Top of Data to process

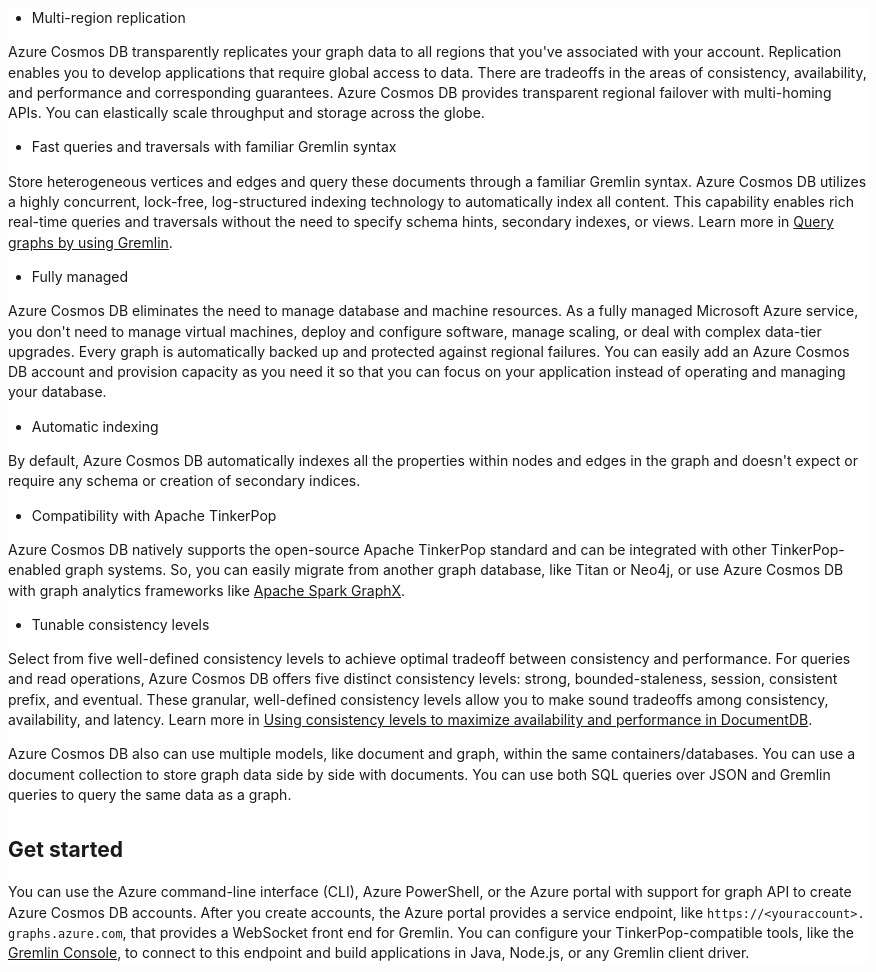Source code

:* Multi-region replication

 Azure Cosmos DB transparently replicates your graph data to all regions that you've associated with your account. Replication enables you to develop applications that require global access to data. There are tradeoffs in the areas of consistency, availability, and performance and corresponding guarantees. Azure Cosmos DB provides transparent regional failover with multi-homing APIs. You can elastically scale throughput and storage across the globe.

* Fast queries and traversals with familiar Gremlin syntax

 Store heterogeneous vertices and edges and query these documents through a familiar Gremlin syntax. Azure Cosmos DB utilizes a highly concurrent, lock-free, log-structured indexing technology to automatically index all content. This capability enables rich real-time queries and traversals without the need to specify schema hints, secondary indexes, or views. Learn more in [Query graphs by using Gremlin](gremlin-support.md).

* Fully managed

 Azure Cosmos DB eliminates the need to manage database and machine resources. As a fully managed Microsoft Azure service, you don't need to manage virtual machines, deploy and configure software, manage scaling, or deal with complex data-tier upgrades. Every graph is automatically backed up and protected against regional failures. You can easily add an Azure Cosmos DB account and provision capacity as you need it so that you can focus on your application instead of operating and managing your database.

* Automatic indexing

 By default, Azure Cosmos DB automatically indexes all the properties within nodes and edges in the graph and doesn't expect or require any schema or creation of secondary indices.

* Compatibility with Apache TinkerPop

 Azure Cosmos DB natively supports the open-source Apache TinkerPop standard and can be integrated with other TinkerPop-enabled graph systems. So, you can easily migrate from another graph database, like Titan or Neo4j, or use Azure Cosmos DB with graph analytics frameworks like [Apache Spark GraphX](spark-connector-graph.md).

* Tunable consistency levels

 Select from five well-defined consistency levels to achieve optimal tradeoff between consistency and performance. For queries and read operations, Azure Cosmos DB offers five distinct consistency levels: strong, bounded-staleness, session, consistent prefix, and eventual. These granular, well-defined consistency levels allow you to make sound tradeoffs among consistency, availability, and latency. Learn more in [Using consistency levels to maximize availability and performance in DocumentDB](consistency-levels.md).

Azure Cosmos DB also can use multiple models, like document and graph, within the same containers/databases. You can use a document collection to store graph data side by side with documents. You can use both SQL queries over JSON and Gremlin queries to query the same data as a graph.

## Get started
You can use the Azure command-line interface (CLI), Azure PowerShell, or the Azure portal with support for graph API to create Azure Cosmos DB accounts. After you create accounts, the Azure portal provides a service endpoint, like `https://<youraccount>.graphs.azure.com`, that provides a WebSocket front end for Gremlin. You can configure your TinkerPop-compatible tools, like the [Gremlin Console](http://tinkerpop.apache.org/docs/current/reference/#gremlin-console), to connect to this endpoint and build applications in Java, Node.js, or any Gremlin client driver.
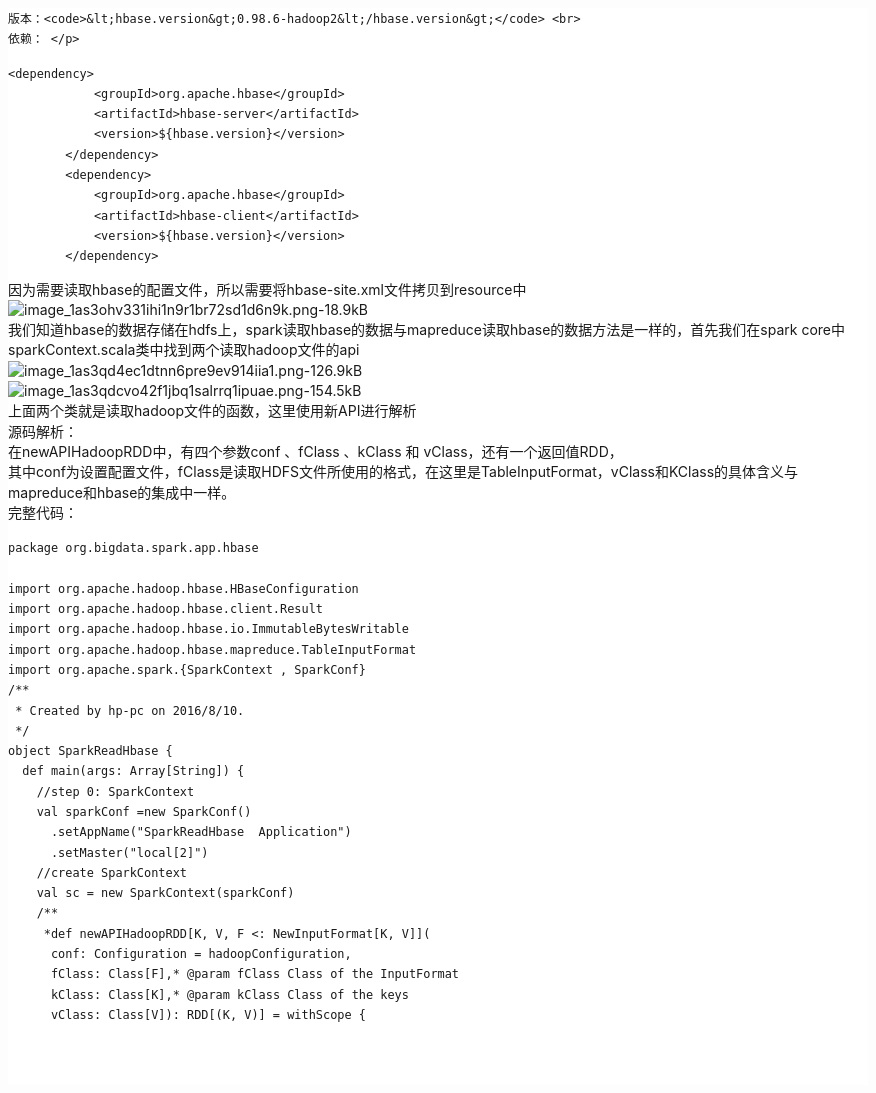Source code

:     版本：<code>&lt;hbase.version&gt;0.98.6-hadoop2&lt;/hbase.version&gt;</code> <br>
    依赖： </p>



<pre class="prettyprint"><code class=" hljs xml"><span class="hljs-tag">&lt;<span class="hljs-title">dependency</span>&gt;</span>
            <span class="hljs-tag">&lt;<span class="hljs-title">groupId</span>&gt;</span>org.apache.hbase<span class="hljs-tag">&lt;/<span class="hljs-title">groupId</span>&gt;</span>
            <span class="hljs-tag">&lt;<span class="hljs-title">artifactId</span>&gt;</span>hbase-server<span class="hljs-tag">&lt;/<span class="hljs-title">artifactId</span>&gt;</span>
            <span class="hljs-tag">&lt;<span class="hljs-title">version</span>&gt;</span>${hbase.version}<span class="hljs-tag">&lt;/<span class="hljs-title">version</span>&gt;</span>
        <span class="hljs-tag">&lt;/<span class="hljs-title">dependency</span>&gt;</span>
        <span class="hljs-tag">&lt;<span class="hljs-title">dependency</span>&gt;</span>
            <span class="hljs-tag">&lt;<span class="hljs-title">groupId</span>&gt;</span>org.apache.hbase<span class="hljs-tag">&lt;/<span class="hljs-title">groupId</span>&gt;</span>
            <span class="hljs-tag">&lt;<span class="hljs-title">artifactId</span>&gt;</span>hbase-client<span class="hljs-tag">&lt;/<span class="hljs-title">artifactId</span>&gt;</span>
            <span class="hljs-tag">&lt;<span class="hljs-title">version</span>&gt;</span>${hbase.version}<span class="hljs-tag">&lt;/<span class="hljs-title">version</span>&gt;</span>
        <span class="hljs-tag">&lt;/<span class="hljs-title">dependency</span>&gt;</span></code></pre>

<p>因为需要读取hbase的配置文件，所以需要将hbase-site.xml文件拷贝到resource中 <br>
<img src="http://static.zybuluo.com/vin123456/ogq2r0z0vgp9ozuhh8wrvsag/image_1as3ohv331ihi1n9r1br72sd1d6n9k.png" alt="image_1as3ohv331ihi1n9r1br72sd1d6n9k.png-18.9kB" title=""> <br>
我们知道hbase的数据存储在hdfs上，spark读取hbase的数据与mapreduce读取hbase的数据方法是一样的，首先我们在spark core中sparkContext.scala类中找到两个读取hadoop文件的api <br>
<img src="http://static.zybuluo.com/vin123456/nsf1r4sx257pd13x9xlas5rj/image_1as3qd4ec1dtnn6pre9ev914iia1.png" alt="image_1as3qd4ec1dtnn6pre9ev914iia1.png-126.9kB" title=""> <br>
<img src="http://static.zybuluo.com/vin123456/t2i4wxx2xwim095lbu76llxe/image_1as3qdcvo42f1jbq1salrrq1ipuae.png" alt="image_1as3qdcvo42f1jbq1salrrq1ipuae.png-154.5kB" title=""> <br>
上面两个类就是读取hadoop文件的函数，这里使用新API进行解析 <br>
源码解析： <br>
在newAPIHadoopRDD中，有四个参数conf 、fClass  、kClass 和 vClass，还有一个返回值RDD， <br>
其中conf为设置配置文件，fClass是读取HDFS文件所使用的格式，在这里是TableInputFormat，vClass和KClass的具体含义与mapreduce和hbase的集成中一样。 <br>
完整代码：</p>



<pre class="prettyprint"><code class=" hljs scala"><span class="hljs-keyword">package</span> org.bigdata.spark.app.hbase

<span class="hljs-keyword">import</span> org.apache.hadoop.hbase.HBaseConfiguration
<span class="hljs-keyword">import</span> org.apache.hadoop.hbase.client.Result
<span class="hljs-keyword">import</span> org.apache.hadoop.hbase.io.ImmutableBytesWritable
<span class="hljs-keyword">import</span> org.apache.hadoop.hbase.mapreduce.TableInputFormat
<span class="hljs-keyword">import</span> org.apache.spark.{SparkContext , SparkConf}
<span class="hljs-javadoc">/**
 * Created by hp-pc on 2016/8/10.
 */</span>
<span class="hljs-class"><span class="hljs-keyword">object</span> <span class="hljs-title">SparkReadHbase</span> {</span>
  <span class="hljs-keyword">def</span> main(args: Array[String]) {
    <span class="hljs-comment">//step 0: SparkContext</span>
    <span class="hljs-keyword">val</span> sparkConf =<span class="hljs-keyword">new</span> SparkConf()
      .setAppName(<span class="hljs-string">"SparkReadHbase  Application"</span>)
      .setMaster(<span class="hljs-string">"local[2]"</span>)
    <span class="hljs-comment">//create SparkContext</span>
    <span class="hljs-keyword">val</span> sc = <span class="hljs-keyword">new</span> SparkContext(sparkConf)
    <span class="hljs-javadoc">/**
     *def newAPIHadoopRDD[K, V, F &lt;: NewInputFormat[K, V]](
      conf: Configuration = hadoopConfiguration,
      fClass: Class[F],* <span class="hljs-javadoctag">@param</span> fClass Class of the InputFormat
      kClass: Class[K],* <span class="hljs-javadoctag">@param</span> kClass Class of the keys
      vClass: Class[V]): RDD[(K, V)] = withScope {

Bottom of Data to process

> _Problem description_
Please present the lines of the stored data above as a numbered list, skipping any blank lines and leaving out the pictures.

> _Solution to this exercise_
1. Source code
2. :* Multi-region replication
3.  Azure Cosmos DB transparently replicates your graph data to all regions that you've associated with your account. Replication enables you to develop applications that require global access to data. There are tradeoffs in the areas of consistency, availability, and performance and corresponding guarantees. Azure Cosmos DB provides transparent regional failover with multi-homing APIs. You can elastically scale throughput and storage across the globe.
4. * Fast queries and traversals with familiar Gremlin syntax
5.  Store heterogeneous vertices and edges and query these documents through a familiar Gremlin syntax. Azure Cosmos DB utilizes a highly concurrent, lock-free, log-structured indexing technology to automatically index all content. This capability enables rich real-time queries and traversals without the need to specify schema hints, secondary indexes, or views. Learn more in [Query graphs by using Gremlin](gremlin-support.md).
6. * Fully managed
7.  Azure Cosmos DB eliminates the need to manage database and machine resources. As a fully managed Microsoft Azure service, you don't need to manage virtual machines, deploy and configure software, manage scaling, or deal with complex data-tier upgrades. Every graph is automatically backed up and protected against regional failures. You can easily add an Azure Cosmos DB account and provision capacity as you need it so that you can focus on your application instead of operating and managing your database.
8. * Automatic indexing
9.  By default, Azure Cosmos DB automatically indexes all the properties within nodes and edges in the graph and doesn't expect or require any schema or creation of secondary indices.
10. * Compatibility with Apache TinkerPop
11.  Azure Cosmos DB natively supports the open-source Apache TinkerPop standard and can be integrated with other TinkerPop-enabled graph systems. So, you can easily migrate from another graph database, like Titan or Neo4j, or use Azure Cosmos DB with graph analytics frameworks like [Apache Spark GraphX](spark-connector-graph.md).
12. * Tunable consistency levels
13.  Select from five well-defined consistency levels to achieve optimal tradeoff between consistency and performance. For queries and read operations, Azure Cosmos DB offers five distinct consistency levels: strong, bounded-staleness, session, consistent prefix, and eventual. These granular, well-defined consistency levels allow you to make sound tradeoffs among consistency, availability, and latency. Learn more in [Using consistency levels to maximize availability and performance in DocumentDB](consistency-levels.md).
14. Azure Cosmos DB also can use multiple models, like document and graph, within the same containers/databases. You can use a document collection to store graph data side by side with documents. You can use both SQL queries over JSON and Gremlin queries to query the same data as a graph.
15. ## Get started
16. You can use the Azure command-line interface (CLI), Azure PowerShell, or the Azure portal with support for graph API to create Azure Cosmos DB accounts. After you create accounts, the Azure portal provides a service endpoint, like `https://<youraccount>.graphs.azure.com`, that provides a WebSocket front end for Gremlin. You can configure your TinkerPop-compatible tools, like the [Gremlin Console](http://tinkerpop.apache.org/docs/current/reference/#gremlin-console), to connect to this endpoint and build applications in Java, Node.js, or any Gremlin client driver.
17. Source code
18. :     版本：<code>&lt;hbase.version&gt;0.98.6-hadoop2&lt;/hbase.version&gt;</code> <br>
19.     依赖： </p>
20. <pre class="prettyprint"><code class=" hljs xml"><span class="hljs-tag">&lt;<span class="hljs-title">dependency</span>&gt;</span>
21.             <span class="hljs-tag">&lt;<span class="hljs-title">groupId</span>&gt;</span>org.apache.hbase<span class="hljs-tag">&lt;/<span class="hljs-title">groupId</span>&gt;</span>
22.             <span class="hljs-tag">&lt;<span class="hljs-title">artifactId</span>&gt;</span>hbase-server<span class="hljs-tag">&lt;/<span class="hljs-title">artifactId</span>&gt;</span>
23.             <span class="hljs-tag">&lt;<span class="hljs-title">version</span>&gt;</span>${hbase.version}<span class="hljs-tag">&lt;/<span class="hljs-title">version</span>&gt;</span>
24.         <span class="hljs-tag">&lt;/<span class="hljs-title">dependency</span>&gt;</span>
25.         <span class="hljs-tag">&lt;<span class="hljs-title">dependency</span>&gt;</span>
26.             <span class="hljs-tag">&lt;<span class="hljs-title">groupId</span>&gt;</span>org.apache.hbase<span class="hljs-tag">&lt;/<span class="hljs-title">groupId</span>&gt;</span>
27.             <span class="hljs-tag">&lt;<span class="hljs-title">artifactId</span>&gt;</span>hbase-client<span class="hljs-tag">&lt;/<span class="hljs-title">artifactId</span>&gt;</span>
28.             <span class="hljs-tag">&lt;<span class="hljs-title">version</span>&gt;</span>${hbase.version}<span class="hljs-tag">&lt;/<span class="hljs-title">version</span>&gt;</span>
29.         <span class="hljs-tag">&lt;/<span class="hljs-title">dependency</span>&gt;</span></code></pre>
30. <p>因为需要读取hbase的配置文件，所以需要将hbase-site.xml文件拷贝到resource中 <br>
31. <img src="http://static.zybuluo.com/vin123456/ogq2r0z0vgp9ozuhh8wrvsag/image_1as3ohv331ihi1n9r1br72sd1d6n9k.png" alt="image_1as3ohv331ihi1n9r1br72sd1d6n9k.png-18.9kB" title=""> <br>
32. 我们知道hbase的数据存储在hdfs上，spark读取hbase的数据与mapreduce读取hbase的数据方法是一样的，首先我们在spark core中sparkContext.scala类中找到两个读取hadoop文件的api <br>
33. <img src="http://static.zybuluo.com/vin123456/nsf1r4sx257pd13x9xlas5rj/image_1as3qd4ec1dtnn6pre9ev914iia1.png" alt="image_1as3qd4ec1dtnn6pre9ev914iia1.png-126.9kB" title=""> <br>
34. <img src="http://static.zybuluo.com/vin123456/t2i4wxx2xwim095lbu76llxe/image_1as3qdcvo42f1jbq1salrrq1ipuae.png" alt="image_1as3qdcvo42f1jbq1salrrq1ipuae.png-154.5kB" title=""> <br>
35. 上面两个类就是读取hadoop文件的函数，这里使用新API进行解析 <br>
36. 源码解析： <br>
37. 在newAPIHadoopRDD中，有四个参数conf 、fClass  、kClass 和 vClass，还有一个返回值RDD， <br>
38. 其中conf为设置配置文件，fClass是读取HDFS文件所使用的格式，在这里是TableInputFormat，vClass和KClass的具体含义与mapreduce和hbase的集成中一样。 <br>
39. 完整代码：</p>
40. <pre class="prettyprint"><code class=" hljs scala"><span class="hljs-keyword">package</span> org.bigdata.spark.app.hbase
41. <span class="hljs-keyword">import</span> org.apache.hadoop.hbase.HBaseConfiguration
42. <span class="hljs-keyword">import</span> org.apache.hadoop.hbase.client.Result
43. <span class="hljs-keyword">import</span> org.apache.hadoop.hbase.io.ImmutableBytesWritable
44. <span class="hljs-keyword">import</span> org.apache.hadoop.hbase.mapreduce.TableInputFormat
45. <span class="hljs-keyword">import</span> org.apache.spark.{SparkContext , SparkConf}
46. <span class="hljs-javadoc">/**
47.  * Created by hp-pc on 2016/8/10.
48.  */</span>
49. <span class="hljs-class"><span class="hljs-keyword">object</span> <span class="hljs-title">SparkReadHbase</span> {</span>
50.   <span class="hljs-keyword">def</span> main(args: Array[String]) {
51.     <span class="hljs-comment">//step 0: SparkContext</span>
52.     <span class="hljs-keyword">val</span> sparkConf =<span class="hljs-keyword">new</span> SparkConf()
53.       .setAppName(<span class="hljs-string">"SparkReadHbase  Application"</span>)
54.       .setMaster(<span class="hljs-string">"local[2]"</span>)
55.     <span class="hljs-comment">//create SparkContext</span>
56.     <span class="hljs-keyword">val</span> sc = <span class="hljs-keyword">new</span> SparkContext(sparkConf)
57.     <span class="hljs-javadoc">/**
58.      *def newAPIHadoopRDD[K, V, F &lt;: NewInputFormat[K, V]](
59.       conf: Configuration = hadoopConfiguration,
60.       fClass: Class[F],* <span class="hljs-javadoctag">@param</span> fClass Class of the InputFormat
61.       kClass: Class[K],* <span class="hljs-javadoctag">@param</span> kClass Class of the keys
62.       vClass: Class[V]): RDD[(K, V)] = withScope {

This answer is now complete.